You haven’t mentioned it but I assume that you are including the Manifest.toml to version control. I think for this workflow this is the most important part because you can, at any point, go right back into reproducing your plots the same way they were.

1 Like

No, not directly. I create a renamed version, e.g. Manifest-1.9.toml now and then, e.g. when I finished a paper and commit it, but on a daily base I only put Project.toml into the git repository. I try to have a complete [compat] section in Project.toml, though. I use the code on different computers, and then you would get merge conflicts with Manifest.toml.

I told my prof if he pulls from git for testing my code he shall also run Pkg.resolve() which works fine, and it would probably not work if Manifest.toml would be in git.

If you always commit the changes to the manuscript and pull regularly, then there should be no problem (Julia will ask you to run ] instantiate. Of course if you change it on two different computers and then push both, there will be merge conflicts, but in the worst case you should be able to resolve those by deleting the Manuscript and using ] instantiate again.
I think it is really best to keep the manuscript in version control, before I used to do that it was extremely annoying to go back to older projects if anything needed to be redone.

Well, for me a Project.toml with good compat bounds (with ~ in front) works better… If I have a merge conflict, e.g. because two people or I myself from two different computers added two different packages I can resolve it manually.
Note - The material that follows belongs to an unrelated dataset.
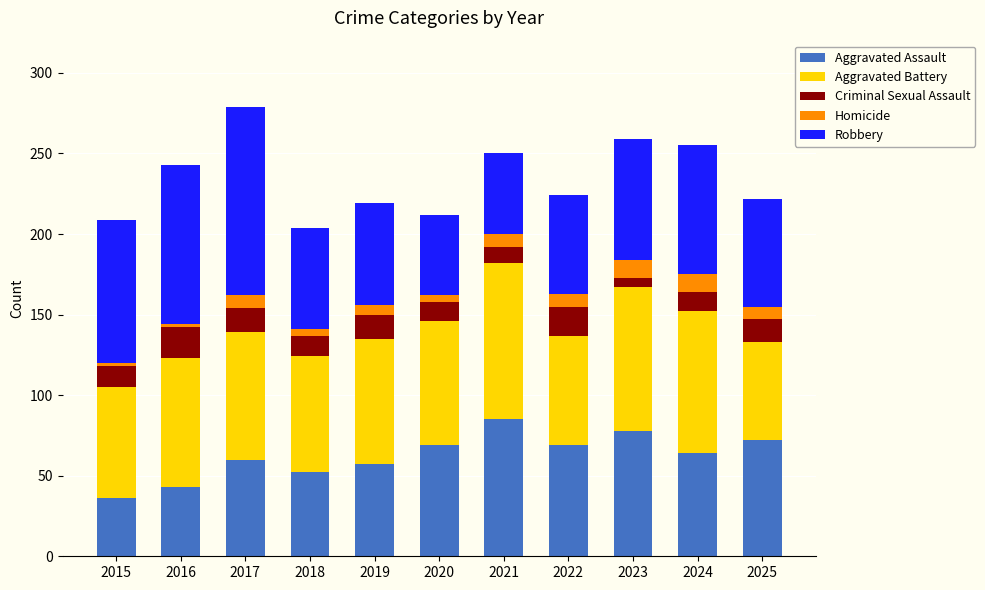

What are all the series names shown in the legend?

Aggravated Assault, Aggravated Battery, Criminal Sexual Assault, Homicide, Robbery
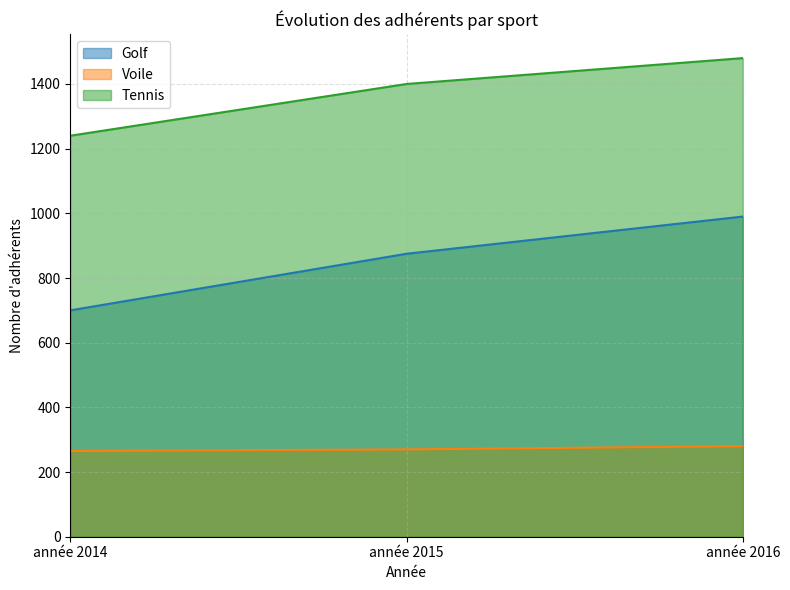

Which has a higher value, année 2015 or année 2014?

année 2015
But I guess that is a matter of taste…

1 Like

There’s nothing wrong with your workflow, but you might also be interested in DrWatson for something more structured. Even if some of its details turn out to be too opinionated for your specific use case, there are many good ideas in that package.

2 Likes

If your workflow works for you, that’s all that matters.

That said, my personal preference is to

  1. Put all code in modules, which are packages. This does not only give me the ability to use Revise.jl, but also write and run unit tests. I found these invaluable: I test my code anyway, so all this amounts to is actually saving the tests in an organized way. For bigger projects, I have a “data” and a “results” git repository too, simulations run too long so it is important to preserve results and be able to compare them to earlier ones.

  2. I factor out functionality that I may reuse to private packages. Some of these are public but unregistered, but if they end up as something coherent and useful I clean up and register them. This prevents a lot of silly copy-pasting between projects.

  3. I second @goerz’s suggestion for DrWatson.jl. It is non-intrusive and contains modular functionality for a lot of use cases. You just use what you need.

  4. I usually commit the Manifest.toml only for the actual package that was written for the research project.

  5. Despite best efforts, projects that run for years with multiple coauthors inevitably become an unholy mess. I make an effort to clean it up from time to time. This has helped me catch bugs, or optimize the code.

9 Likes

I’m unclear what Revise and modules have to do with each other. Use Revise.includet to include your scripts.

3 Likes

For research I tend to start with code in a script in global scope and “graduate” the code when it’s worth it :

Global scope (with ## blocks) → function → function in a separate file → private package → registered package.